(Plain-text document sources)
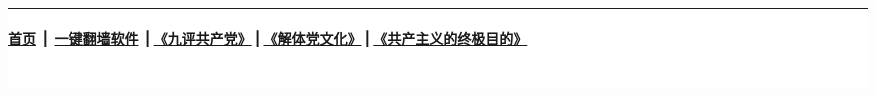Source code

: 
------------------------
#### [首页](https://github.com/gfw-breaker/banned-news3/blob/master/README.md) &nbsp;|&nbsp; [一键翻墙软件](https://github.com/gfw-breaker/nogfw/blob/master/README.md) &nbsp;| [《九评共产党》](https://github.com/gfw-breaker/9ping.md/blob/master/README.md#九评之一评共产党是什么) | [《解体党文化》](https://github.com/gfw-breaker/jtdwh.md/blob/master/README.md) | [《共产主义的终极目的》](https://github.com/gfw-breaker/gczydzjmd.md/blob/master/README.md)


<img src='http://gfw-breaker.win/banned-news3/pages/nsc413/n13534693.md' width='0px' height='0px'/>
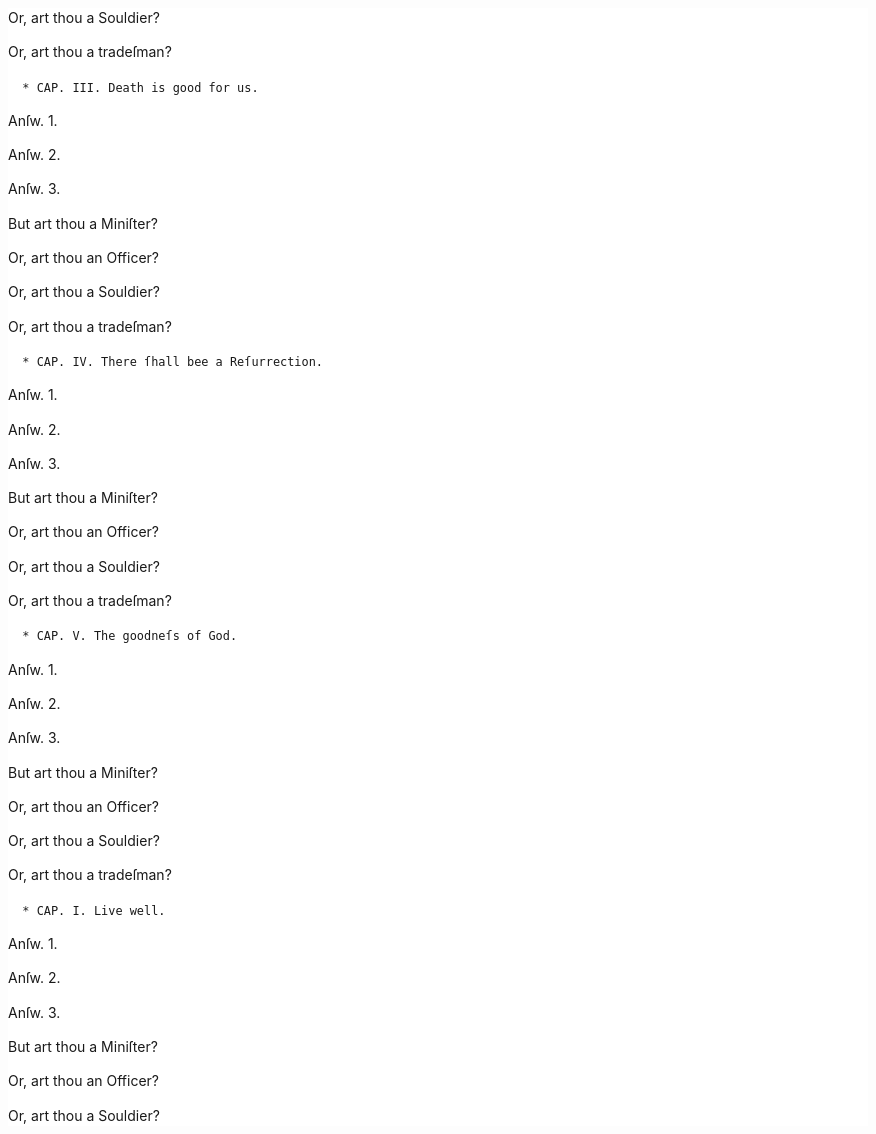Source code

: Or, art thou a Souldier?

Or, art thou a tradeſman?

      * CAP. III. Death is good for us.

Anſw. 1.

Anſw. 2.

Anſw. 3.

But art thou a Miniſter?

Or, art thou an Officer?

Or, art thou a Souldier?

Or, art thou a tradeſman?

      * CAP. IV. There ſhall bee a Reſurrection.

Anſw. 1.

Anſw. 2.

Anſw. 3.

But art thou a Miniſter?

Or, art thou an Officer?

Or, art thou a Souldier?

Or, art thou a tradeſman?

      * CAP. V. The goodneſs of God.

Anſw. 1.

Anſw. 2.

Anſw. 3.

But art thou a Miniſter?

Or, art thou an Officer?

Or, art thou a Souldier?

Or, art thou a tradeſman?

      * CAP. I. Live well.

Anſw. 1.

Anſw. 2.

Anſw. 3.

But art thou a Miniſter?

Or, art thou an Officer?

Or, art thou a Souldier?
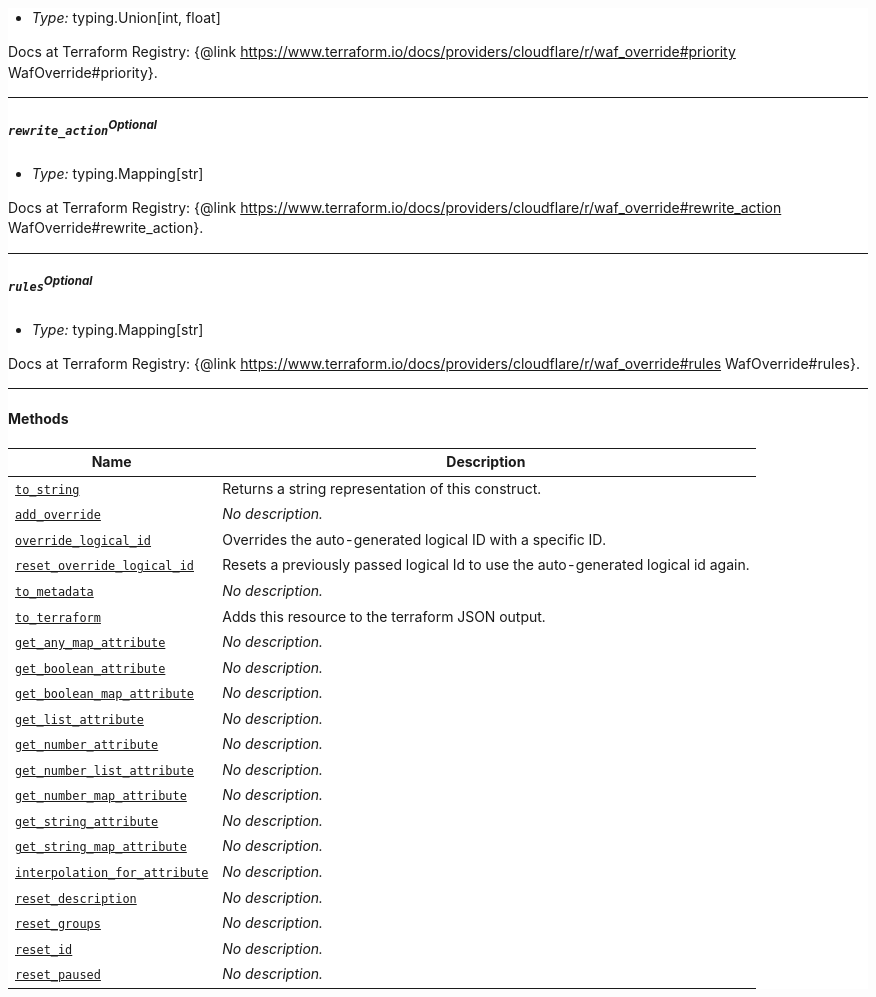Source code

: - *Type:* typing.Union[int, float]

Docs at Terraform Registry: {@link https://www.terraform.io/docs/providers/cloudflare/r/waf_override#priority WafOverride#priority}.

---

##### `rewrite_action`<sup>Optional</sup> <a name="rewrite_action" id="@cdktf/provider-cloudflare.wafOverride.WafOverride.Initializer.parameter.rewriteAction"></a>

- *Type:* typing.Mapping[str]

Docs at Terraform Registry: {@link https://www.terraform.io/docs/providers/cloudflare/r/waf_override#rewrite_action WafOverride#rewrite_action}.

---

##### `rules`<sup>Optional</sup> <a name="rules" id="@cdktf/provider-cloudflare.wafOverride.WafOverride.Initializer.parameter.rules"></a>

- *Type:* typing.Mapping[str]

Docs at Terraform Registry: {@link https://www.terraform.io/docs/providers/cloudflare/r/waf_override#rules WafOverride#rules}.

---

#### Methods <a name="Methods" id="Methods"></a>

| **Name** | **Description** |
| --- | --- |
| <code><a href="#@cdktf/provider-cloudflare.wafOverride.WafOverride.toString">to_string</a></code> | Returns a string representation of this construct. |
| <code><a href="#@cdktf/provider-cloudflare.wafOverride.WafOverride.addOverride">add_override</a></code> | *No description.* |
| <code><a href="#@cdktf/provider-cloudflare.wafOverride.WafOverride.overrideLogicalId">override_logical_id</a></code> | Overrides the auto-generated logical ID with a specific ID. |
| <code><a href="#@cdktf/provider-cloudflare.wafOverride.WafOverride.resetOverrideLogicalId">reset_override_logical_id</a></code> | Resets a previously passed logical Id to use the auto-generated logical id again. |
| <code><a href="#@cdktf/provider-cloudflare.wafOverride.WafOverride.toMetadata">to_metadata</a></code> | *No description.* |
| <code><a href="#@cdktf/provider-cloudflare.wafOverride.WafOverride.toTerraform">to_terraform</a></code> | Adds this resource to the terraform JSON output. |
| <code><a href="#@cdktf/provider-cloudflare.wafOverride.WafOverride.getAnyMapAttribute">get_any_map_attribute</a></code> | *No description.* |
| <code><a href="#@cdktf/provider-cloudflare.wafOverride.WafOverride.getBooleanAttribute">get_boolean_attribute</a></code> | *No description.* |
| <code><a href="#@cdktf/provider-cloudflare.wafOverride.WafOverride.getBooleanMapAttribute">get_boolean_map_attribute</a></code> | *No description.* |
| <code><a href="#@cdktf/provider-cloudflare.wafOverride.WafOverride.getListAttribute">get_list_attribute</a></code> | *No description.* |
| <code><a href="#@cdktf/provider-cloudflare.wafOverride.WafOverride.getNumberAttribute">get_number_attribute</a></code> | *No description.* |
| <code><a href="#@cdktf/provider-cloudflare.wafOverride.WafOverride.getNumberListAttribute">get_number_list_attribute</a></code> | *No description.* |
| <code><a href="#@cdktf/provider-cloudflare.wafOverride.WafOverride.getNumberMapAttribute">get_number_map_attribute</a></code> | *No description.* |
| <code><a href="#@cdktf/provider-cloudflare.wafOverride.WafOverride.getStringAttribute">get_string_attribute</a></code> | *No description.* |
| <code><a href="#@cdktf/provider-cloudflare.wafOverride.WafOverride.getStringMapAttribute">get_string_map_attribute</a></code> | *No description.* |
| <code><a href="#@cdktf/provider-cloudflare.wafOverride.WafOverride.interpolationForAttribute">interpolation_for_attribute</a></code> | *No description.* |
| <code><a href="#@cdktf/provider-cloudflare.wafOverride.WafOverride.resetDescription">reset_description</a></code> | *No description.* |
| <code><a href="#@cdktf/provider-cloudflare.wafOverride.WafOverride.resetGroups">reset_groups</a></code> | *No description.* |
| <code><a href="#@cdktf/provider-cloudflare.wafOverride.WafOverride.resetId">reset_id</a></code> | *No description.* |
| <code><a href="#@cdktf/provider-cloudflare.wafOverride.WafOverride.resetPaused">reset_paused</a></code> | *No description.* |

** How to complete this task **
Reproduce the source text of every entry above word for word, and leave the pictures out of your answer.

** Finished task **
Source code

: 
------------------------
#### [首页](https://github.com/gfw-breaker/banned-news3/blob/master/README.md) &nbsp;|&nbsp; [一键翻墙软件](https://github.com/gfw-breaker/nogfw/blob/master/README.md) &nbsp;| [《九评共产党》](https://github.com/gfw-breaker/9ping.md/blob/master/README.md#九评之一评共产党是什么) | [《解体党文化》](https://github.com/gfw-breaker/jtdwh.md/blob/master/README.md) | [《共产主义的终极目的》](https://github.com/gfw-breaker/gczydzjmd.md/blob/master/README.md)


<img src='http://gfw-breaker.win/banned-news3/pages/nsc413/n13534693.md' width='0px' height='0px'/>
Source code

: Or, art thou a Souldier?

Or, art thou a tradeſman?

      * CAP. III. Death is good for us.

Anſw. 1.

Anſw. 2.

Anſw. 3.

But art thou a Miniſter?

Or, art thou an Officer?

Or, art thou a Souldier?

Or, art thou a tradeſman?

      * CAP. IV. There ſhall bee a Reſurrection.

Anſw. 1.

Anſw. 2.

Anſw. 3.

But art thou a Miniſter?

Or, art thou an Officer?

Or, art thou a Souldier?

Or, art thou a tradeſman?

      * CAP. V. The goodneſs of God.

Anſw. 1.

Anſw. 2.

Anſw. 3.

But art thou a Miniſter?

Or, art thou an Officer?

Or, art thou a Souldier?

Or, art thou a tradeſman?

      * CAP. I. Live well.

Anſw. 1.

Anſw. 2.

Anſw. 3.

But art thou a Miniſter?

Or, art thou an Officer?

Or, art thou a Souldier?
Source code

: - *Type:* typing.Union[int, float]

Docs at Terraform Registry: {@link https://www.terraform.io/docs/providers/cloudflare/r/waf_override#priority WafOverride#priority}.

---

##### `rewrite_action`<sup>Optional</sup> <a name="rewrite_action" id="@cdktf/provider-cloudflare.wafOverride.WafOverride.Initializer.parameter.rewriteAction"></a>

- *Type:* typing.Mapping[str]

Docs at Terraform Registry: {@link https://www.terraform.io/docs/providers/cloudflare/r/waf_override#rewrite_action WafOverride#rewrite_action}.

---

##### `rules`<sup>Optional</sup> <a name="rules" id="@cdktf/provider-cloudflare.wafOverride.WafOverride.Initializer.parameter.rules"></a>

- *Type:* typing.Mapping[str]

Docs at Terraform Registry: {@link https://www.terraform.io/docs/providers/cloudflare/r/waf_override#rules WafOverride#rules}.

---

#### Methods <a name="Methods" id="Methods"></a>

| **Name** | **Description** |
| --- | --- |
| <code><a href="#@cdktf/provider-cloudflare.wafOverride.WafOverride.toString">to_string</a></code> | Returns a string representation of this construct. |
| <code><a href="#@cdktf/provider-cloudflare.wafOverride.WafOverride.addOverride">add_override</a></code> | *No description.* |
| <code><a href="#@cdktf/provider-cloudflare.wafOverride.WafOverride.overrideLogicalId">override_logical_id</a></code> | Overrides the auto-generated logical ID with a specific ID. |
| <code><a href="#@cdktf/provider-cloudflare.wafOverride.WafOverride.resetOverrideLogicalId">reset_override_logical_id</a></code> | Resets a previously passed logical Id to use the auto-generated logical id again. |
| <code><a href="#@cdktf/provider-cloudflare.wafOverride.WafOverride.toMetadata">to_metadata</a></code> | *No description.* |
| <code><a href="#@cdktf/provider-cloudflare.wafOverride.WafOverride.toTerraform">to_terraform</a></code> | Adds this resource to the terraform JSON output. |
| <code><a href="#@cdktf/provider-cloudflare.wafOverride.WafOverride.getAnyMapAttribute">get_any_map_attribute</a></code> | *No description.* |
| <code><a href="#@cdktf/provider-cloudflare.wafOverride.WafOverride.getBooleanAttribute">get_boolean_attribute</a></code> | *No description.* |
| <code><a href="#@cdktf/provider-cloudflare.wafOverride.WafOverride.getBooleanMapAttribute">get_boolean_map_attribute</a></code> | *No description.* |
| <code><a href="#@cdktf/provider-cloudflare.wafOverride.WafOverride.getListAttribute">get_list_attribute</a></code> | *No description.* |
| <code><a href="#@cdktf/provider-cloudflare.wafOverride.WafOverride.getNumberAttribute">get_number_attribute</a></code> | *No description.* |
| <code><a href="#@cdktf/provider-cloudflare.wafOverride.WafOverride.getNumberListAttribute">get_number_list_attribute</a></code> | *No description.* |
| <code><a href="#@cdktf/provider-cloudflare.wafOverride.WafOverride.getNumberMapAttribute">get_number_map_attribute</a></code> | *No description.* |
| <code><a href="#@cdktf/provider-cloudflare.wafOverride.WafOverride.getStringAttribute">get_string_attribute</a></code> | *No description.* |
| <code><a href="#@cdktf/provider-cloudflare.wafOverride.WafOverride.getStringMapAttribute">get_string_map_attribute</a></code> | *No description.* |
| <code><a href="#@cdktf/provider-cloudflare.wafOverride.WafOverride.interpolationForAttribute">interpolation_for_attribute</a></code> | *No description.* |
| <code><a href="#@cdktf/provider-cloudflare.wafOverride.WafOverride.resetDescription">reset_description</a></code> | *No description.* |
| <code><a href="#@cdktf/provider-cloudflare.wafOverride.WafOverride.resetGroups">reset_groups</a></code> | *No description.* |
| <code><a href="#@cdktf/provider-cloudflare.wafOverride.WafOverride.resetId">reset_id</a></code> | *No description.* |
| <code><a href="#@cdktf/provider-cloudflare.wafOverride.WafOverride.resetPaused">reset_paused</a></code> | *No description.* |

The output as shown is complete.